- Born: 1826 Charleston, South Carolina, U.S.
- Died: December 29, 1905 (aged 78–79) Charleston
- Other name: Essie
- Occupations: writer; poet;
- Writing career
- Pen name: Motte Hall; Elma South; Ide Delmar; E. B. C.;
- Genre: contributor to popular periodicals

= Essie B. Cheesborough =

American writer

Essie B. Cheesborough (pen names, Motte Hall, Elma South, Ide Delmar, and E. B. C.; 1826 – December 29, 1905) was an American writer who contributed to several popular periodicals during South Carolina's antebellum period. Her style was characterized as fluent and easy, not pandering to the sensational, or being guilty of "fine writing". She never published a book, although her writings on various subjects, political, literary, and religious, would have filled several volumes.

==Biography==
Esther (nickname, "Essie") Blythe Cheesborough was born in Charleston, South Carolina, 1826. Her father was John W. Cheesborough, a prominent shipping merchant of Charleston. Her mother, Elera, was a native of Liverpool, England.
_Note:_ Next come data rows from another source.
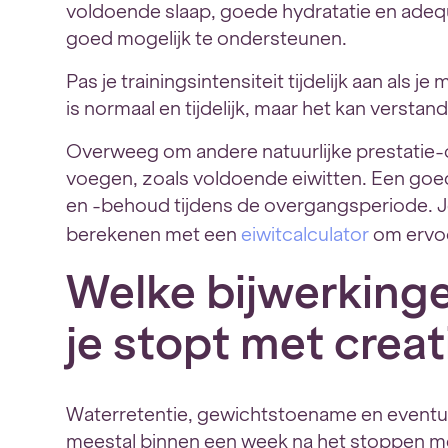
voldoende slaap, goede hydratatie en adequ
goed mogelijk te ondersteunen.
Pas je trainingsintensiteit tijdelijk aan als j
is normaal en tijdelijk, maar het kan verstand
Overweeg om andere natuurlijke prestatie
voegen, zoals voldoende eiwitten. Een goed
en -behoud tijdens de overgangsperiode. Je
berekenen met een
eiwitcalculator
om ervoo
Welke bijwerkinge
je stopt met creat
Waterretentie, gewichtstoename en eventu
meestal binnen een week na het stoppen m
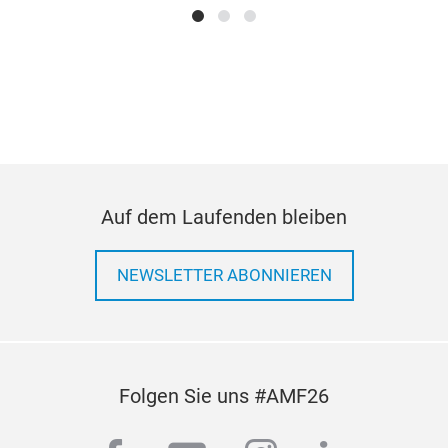
Werks
zeich
Auf dem Laufenden bleiben
NEWSLETTER ABONNIEREN
Mot
Folgen Sie uns #AMF26
Diese
hervo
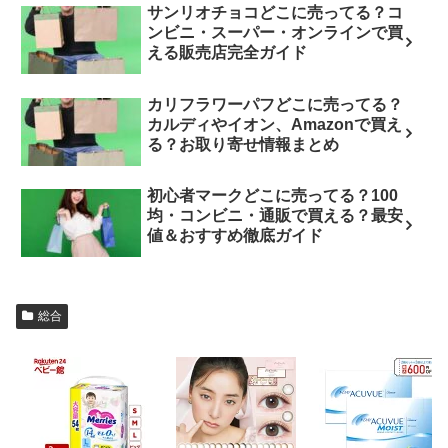
サンリオチョコどこに売ってる？コ
ンビニ・スーパー・オンラインで買
える販売店完全ガイド
カリフラワーパフどこに売ってる？
カルディやイオン、Amazonで買え
る？お取り寄せ情報まとめ
初心者マークどこに売ってる？100
均・コンビニ・通販で買える？最安
値＆おすすめ徹底ガイド
総合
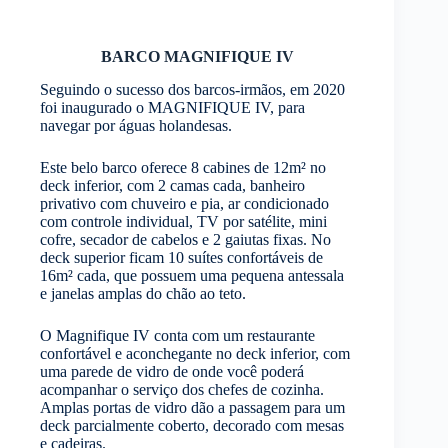
BARCO MAGNIFIQUE IV
Seguindo o sucesso dos barcos-irmãos, em 2020
foi inaugurado o MAGNIFIQUE IV, para
navegar por águas holandesas.
Este belo barco oferece 8 cabines de 12m² no
deck inferior, com 2 camas cada, banheiro
privativo com chuveiro e pia, ar condicionado
com controle individual, TV por satélite, mini
cofre, secador de cabelos e 2 gaiutas fixas. No
deck superior ficam 10 suítes confortáveis de
16m² cada, que possuem uma pequena antessala
e janelas amplas do chão ao teto.
O Magnifique IV conta com um restaurante
confortável e aconchegante no deck inferior, com
uma parede de vidro de onde você poderá
acompanhar o serviço dos chefes de cozinha.
Amplas portas de vidro dão a passagem para um
deck parcialmente coberto, decorado com mesas
e cadeiras.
She had two brothers and two sisters.

Cheesborough was educated by private tutors in Philadelphia and in her native city, Charleston.

She started writing at an early age under the pen names of "Motte Hall", "Elma South", "Ide Delmar", and the initials, "E. B. C."
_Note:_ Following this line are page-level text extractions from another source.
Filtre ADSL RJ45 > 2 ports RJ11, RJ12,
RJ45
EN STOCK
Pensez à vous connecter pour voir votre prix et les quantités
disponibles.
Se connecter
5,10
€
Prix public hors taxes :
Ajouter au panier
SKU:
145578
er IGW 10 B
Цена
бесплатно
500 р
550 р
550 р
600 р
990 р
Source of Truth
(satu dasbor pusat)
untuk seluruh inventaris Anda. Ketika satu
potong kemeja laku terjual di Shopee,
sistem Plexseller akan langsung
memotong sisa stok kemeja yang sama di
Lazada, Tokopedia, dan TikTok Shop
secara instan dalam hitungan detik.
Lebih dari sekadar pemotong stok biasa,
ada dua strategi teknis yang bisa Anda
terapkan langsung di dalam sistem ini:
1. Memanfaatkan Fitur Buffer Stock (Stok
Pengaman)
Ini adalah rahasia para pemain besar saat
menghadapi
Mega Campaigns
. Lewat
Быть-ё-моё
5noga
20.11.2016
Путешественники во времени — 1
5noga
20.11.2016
She was a regular contributor to the Southern Literary Gazette, published in Charleston, and edited by the Rev. William C. Richards; and when Paul Hayne assumed the editorship, she continued her contributions. She was also a contributor to Russell's Magazine, and to various other Southern literary journals, including Land we Love.

After the civil war, she was a regular contributor to the Watchman, a weekly journal, edited and published in New York City by the Rev. Dr. Charles Deems, of North Carolina, with which journal she was connected until its discontinuance. She also contributed to Family Journal, Wood's Household Magazine, and Demorest's. She was the last co-worker of the poets, Paul Hamilton Hayne and Henry Timrod.

Essie Cheesborough died at her home in Charleston, December 29, 1905.